EU leaders failed to persuade Hungarian Prime Minister Viktor Orban to lift a block on a huge loan to support Ukraine’s war effort during summit talks on Thursday, leaving much-needed funds in limbo.
The nationalist prime minister, Moscow’s closest partner in the EU, has long refused to help Kyiv repel Russian incursions, delaying EU aid and repeatedly imposing sanctions.
This time, Orban put on hold a 90 billion euro ($104 billion) loan as leverage in a dispute over damage to a pipeline through Ukraine that diverts Russian oil to Hungary and Slovakia.
“Hungary’s position is very simple. When we got oil, we were ready to support Ukraine, but Ukraine blocked the oil,” Orban said on arrival at the summit. Ukrainian President Volodymyr Zelensky spoke at the summit via video link.
Orban has made clear he plans to take a tough stance as he has angered other EU leaders by leaning into anti-EU and anti-Ukrainian rhetoric ahead of bitter national elections on April 12.
Despite concerted pressure from his Brussels counterparts, he refused to back down.
“Orban has done nothing,” one EU diplomat concluded after the Ukraine talks. “We all know it’s about the elections – we have to get creative.”
Top EU diplomat Kaya Karas earlier warned that now was “really the time” to show support for Ukraine by releasing funds for this year and next – a deal signed by the Hungarian leader along with the rest of the EU in December.
But only 25 of the EU’s 27 leaders endorsed Thursday’s summit conclusions and reiterated their intention to start disbursing funds next month, with diplomats confirming resistance from Budapest and Bratislava.
Leaders agreed to revisit the issue at their next meeting, planned for late April, which requires unanimous consent.
– Election “weapons” –
The impasse stems from a weeks-long dispute in which landlocked countries Hungary and Slovakia accuse Ukraine of delaying pipeline repairs, while Zelensky calls Ukraine’s linking the issue to support for Kiev’s war effort “blackmail.”
The European Commission moved this week to defuse the situation by sending a team to help restore oil shipments, but Orban dismissed the plan as a “fairy tale.”
“We are waiting for oil,” Orban told reporters, calling the matter an “existential matter” for Hungary.
Many of his peers believe the block is motivated entirely by national politics.
“He used Ukraine as a weapon in his campaign, and that’s not good. We have a deal,” Finnish Prime Minister Petri Orpo told reporters in Brussels.
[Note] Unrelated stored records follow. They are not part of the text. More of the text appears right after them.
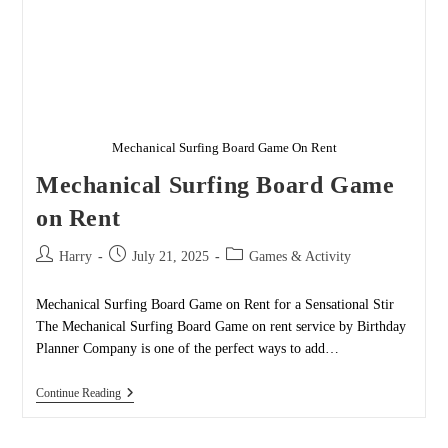
Mechanical Surfing Board Game On Rent
Mechanical Surfing Board Game
on Rent
Post
Post
Post
Harry
July 21, 2025
Games & Activity
author:
published:
category:
Mechanical Surfing Board Game on Rent for a Sensational Stir
The Mechanical Surfing Board Game on rent service by Birthday
Planner Company is one of the perfect ways to add…
Mechanical
Continue Reading
Surfing
Board
Game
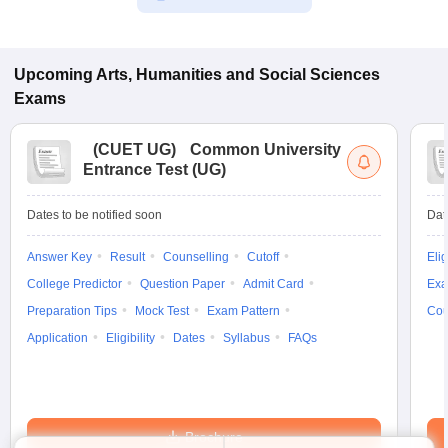
Upcoming
Arts, Humanities and Social Sciences
Exams
(
CUET UG
)
Common University
Entrance Test (UG)
Dates to be notified soon
Dat
Answer Key
Result
Counselling
Cutoff
Elig
College Predictor
Question Paper
Admit Card
Exa
Preparation Tips
Mock Test
Exam Pattern
Cou
Application
Eligibility
Dates
Syllabus
FAQs
Brochure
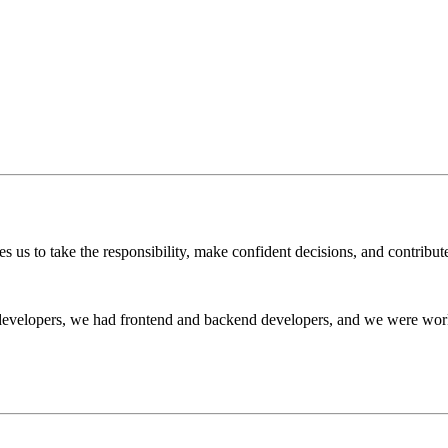
 us to take the responsibility, make confident decisions, and contribute
 developers, we had frontend and backend developers, and we were wor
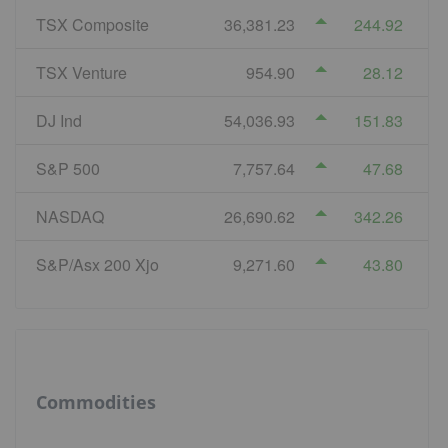
TSX Composite
36,381.23
244.92
TSX Venture
954.90
28.12
DJ Ind
54,036.93
151.83
S&P 500
7,757.64
47.68
NASDAQ
26,690.62
342.26
S&P/Asx 200 Xjo
9,271.60
43.80
Commodities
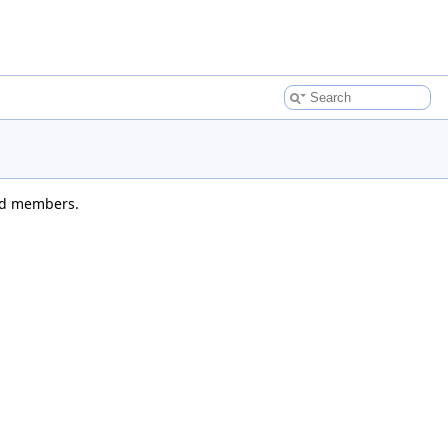
ted members.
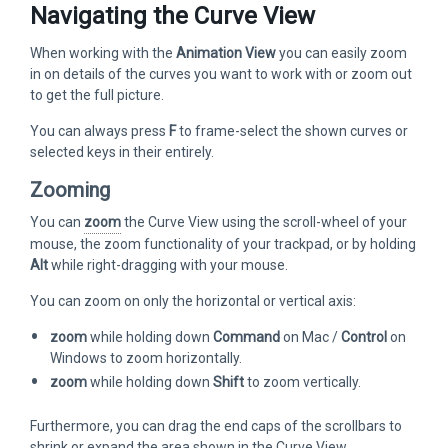
Navigating the Curve View
When working with the
Animation View
you can easily zoom
in on details of the curves you want to work with or zoom out
to get the full picture.
You can always press
F
to frame-select the shown curves or
selected keys in their entirely.
Zooming
You can
zoom
the Curve View using the scroll-wheel of your
mouse, the zoom functionality of your trackpad, or by holding
Alt
while right-dragging with your mouse.
You can zoom on only the horizontal or vertical axis:
zoom
while holding down
Command
on Mac /
Control
on
Windows to zoom horizontally.
zoom
while holding down
Shift
to zoom vertically.
Furthermore, you can drag the end caps of the scrollbars to
shrink or expand the area shown in the Curve View.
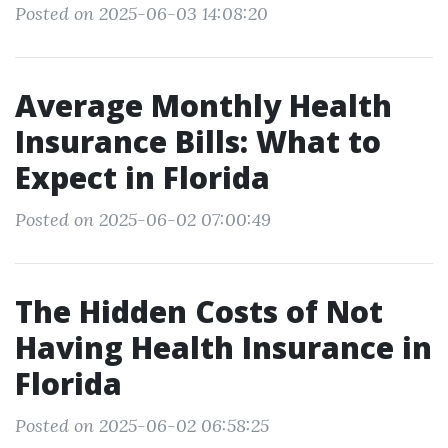
Posted on 2025-06-03 14:08:20
Average Monthly Health
Insurance Bills: What to
Expect in Florida
Posted on 2025-06-02 07:00:49
The Hidden Costs of Not
Having Health Insurance in
Florida
Posted on 2025-06-02 06:58:25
Belgium’s Bart de Wever similarly said Orban’s veto appeared to be “part of his campaign” and called his about-face “unacceptable”.
– insufficient –
As has become common practice in Brussels, Orban put numerous decisions on hold on Ukraine before finally finding a solution – in one famous case, leaving the room at the same time as the EU approved the start of membership talks with Kyiv.
But this time, it’s unclear when he will blink.
“He sounded like he wasn’t ready to be convinced,” another EU diplomat said after the talks.
Complicating matters further, leaders have been wary of offering opportunities to Orban, who trails arch-rival Peter Magyar in election polls, and are seeking to burnish his maverick image on the EU stage by publicly uniting against him.
Kiev faces a budget shortfall four years into the war and is expected to need an influx of funds in early May, meaning it has decided to unlock EU loans by mid-April.
Whatever the outcome, if the deadlock fails to be broken, the issue may be postponed until after the Hungarian vote.
Can Ukraine hold on until then? EU diplomats said it was unclear.